Let the PDE be
$$\partial_z \psi = i \partial_x^2 \psi$$
and let $\Gamma = (g(t), h(t))$ be a parametric curve for $t\in [a,b]$, $a<b \in \mathbb{R}$, on which I know $\psi(t)$. For simplicity I also assume that $\Gamma$ has the following properties:
- $g$ and $h$ are differentiable
- $\partial_t g \neq 0 \forall t \in [a,b]$
I want to know if it is possible to solve for $\psi$ given those conditions.
Note: I am aware of Partial Differential Equation with initial condition on a curve and consider that my case is different because it's not the same PDE and the curve is in a more general form. Also that PDE can be solved much more easily than the one I am interested in.

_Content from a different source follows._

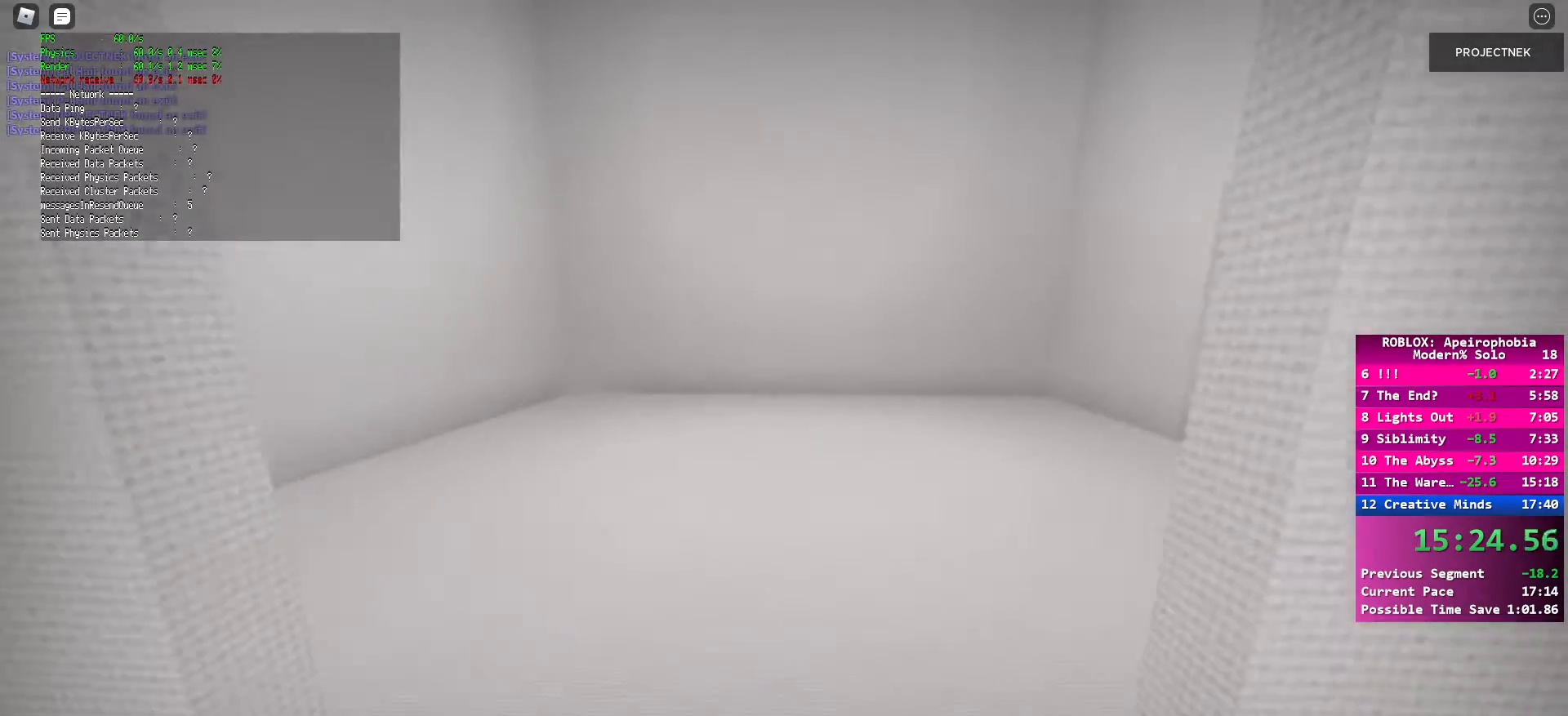
{"keys": ["shift", "w"], "mouse": [], "events": [[283, "space", "down"], [300, "shift", "up"], [417, "space", "up"], [467, "shift", "down"]]}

What I tried to do so far is as follows. For one thing I can solve the PDE in Fourier space along the $x$ axis and then transform the solution back to real space which gives (if no errors were made):
$$\psi(x, z) = \sqrt{\frac{1}{4i\pi z}}\int_{-\infty}^{\infty}\psi_0(x-\mu) \left(\exp{\frac{i\mu^2}{4z}}\right) d\mu$$
From this result, I could integrate along $\Gamma$ if I take into consideration that this solution will influence the initial condition. In the image I have this case emphasized. Suppose I take 2 points on the curve, A and B. If I use the value of the initial condition at point A in order to compute the solution I will get a nonzero value when reaching $z=z_B$ at $x = x_B$.
This means that the part of the solution that is computed, in the case described in the image, given a value $z_0$ that corresponds to the interval on which the curve is defined, the solution that arises from the $z<z_0$ region will affect the initial condition on the $z>z_0$ region. So it's not only a basic integration with some offset on the $z$ axis.
My take on solving this issue, since the problem comes from optics rather than mathematics, is that I can assume that all I know about the initial condition is the amplitude along the curve. This way I can add a phase that could compensate the influence of the partial solution as described above. However I did not manage to get to some relevant result with this approach.
Thus my question is if there are some already studied cases that are similar to the problem I have since at this point I am not aware of them. If they are, I would like to know.
EDIT: A friend suggested that I could consider the curve to be a boundary condition, but this did not get me anywhere so far.